CALCULUS PROOF WITH --> show ABS(SIN X + COS X) <= SQRT OF 2 (FOR ALL X)?

[NourShaikh]

CAN SOMEONE HELP ME SHOW THAT:

ABS(SIN X + COS X) <= SQRT OF 2 (FOR ALL X)?

It appears to be an absolute max question so i did a first derivation. I know the range is [-1,1] and i know that f'(x) = cosx + sinx.
When I set f'(x)=0, I get cos x=- sin x or 1=-tan x....and then I get stumped...please assist.

 

[Deleted member 4993]

CAN SOMEONE HELP ME SHOW THAT:

ABS(SIN X + COS X) <= SQRT OF 2 (FOR ALL X)?

It appears to be an absolute max question so i did a first derivation. I know the range is [-1,1] and i know that f'(x) = cosx + sinx.
When I set f'(x)=0, I get cos x=- sin x or 1=-tan x....and then I get stumped...please assist.

sin(x) + cos(x) = √2 * sin (x + π/4)

-√2 ≤ sin(x) + cos(x) ≤ √2

|sin(x) + cos(x)| ≤ √2

 

[daon2]

You can do this the way you started as well but you'll need to break it into cases since f'(x) doesn't exist when sin(x)+cos(x)=0.

Case 1) sin(x)+cos(x) > 0. Then f'(x) = cos(x)-sin(x), which will have an extrema when tan(x)=1 (not -1). i.e. x=pi/4 + k*pi. Then show f''(x)<0 at these points.

Case 2) sin(x)+cos(x)=0

Case 3) sin(x)+cos(x) < 0

 

[NourShaikh]

I understand...what if it's abs(sin x - cos x), and the derivative of that is cos x + sin x? (I clearly wrote an addition sign instead of subtraction, very sorry)

When I set that = to zero, I get -1=tan x? Would that be 3pi/4 than?

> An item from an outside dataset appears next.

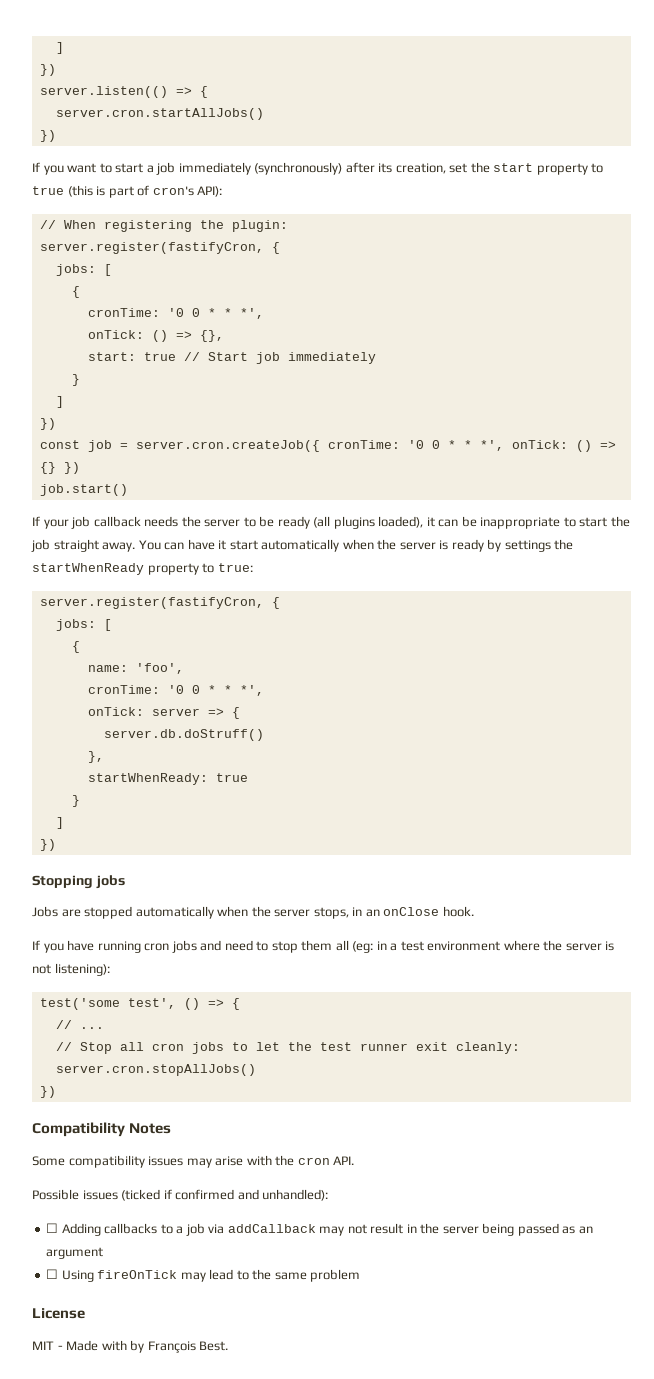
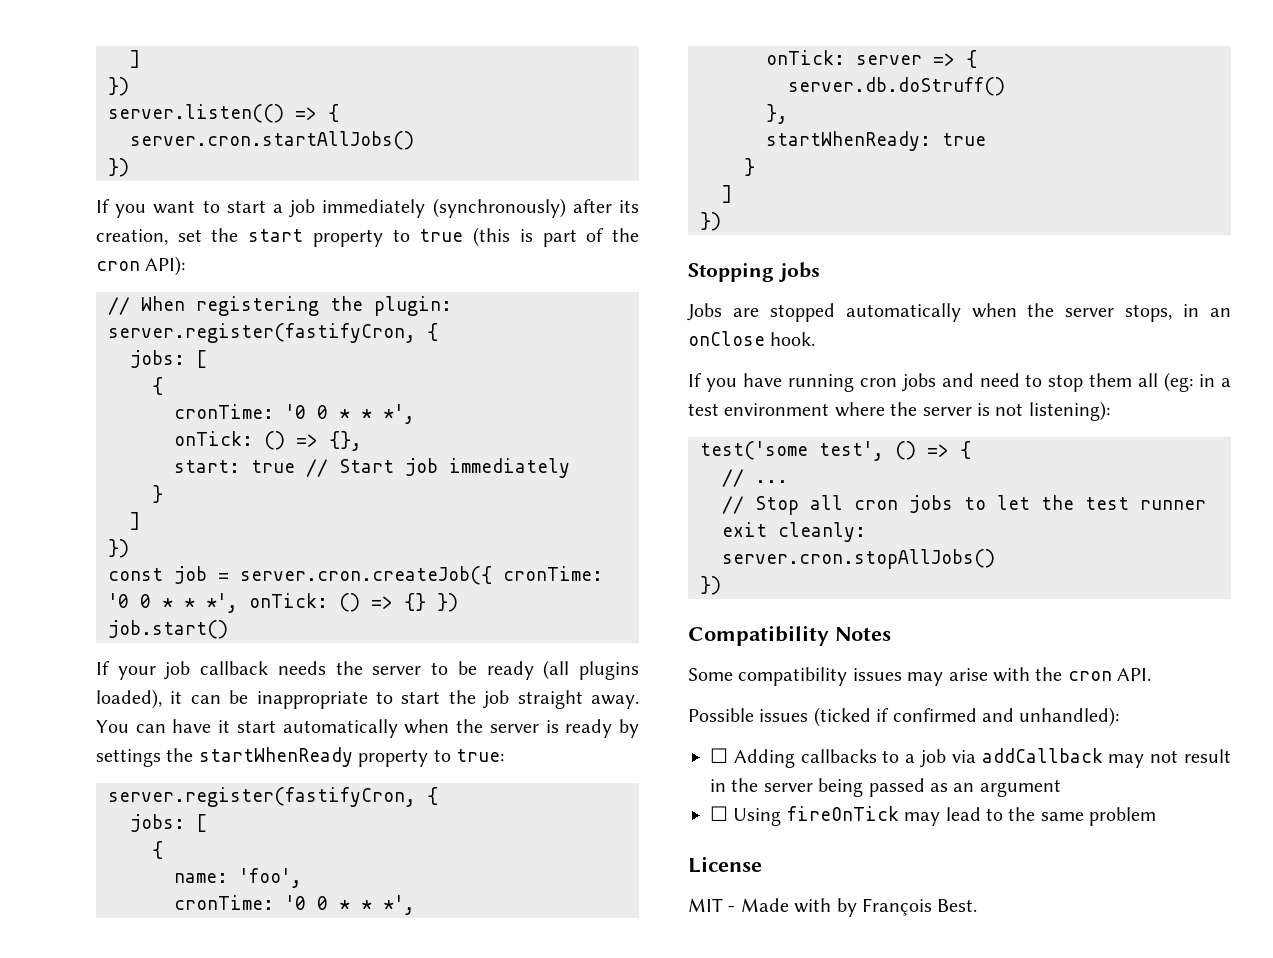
[152,186,194,196] cron's -> [612,228,640,242] [96,261,140,271] the cron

Thanks for your help and sorry for the typo.

 

[daon2]

I understand...what if it's abs(sin x - cos x), and the derivative of that is cos x + sin x? (I clearly wrote an addition sign instead of subtraction, very sorry)

When I set that = to zero, I get -1=tan x? Would that be 3pi/4 than?

Thanks for your help and sorry for the typo.

3pi/4+k*pi for all integers k.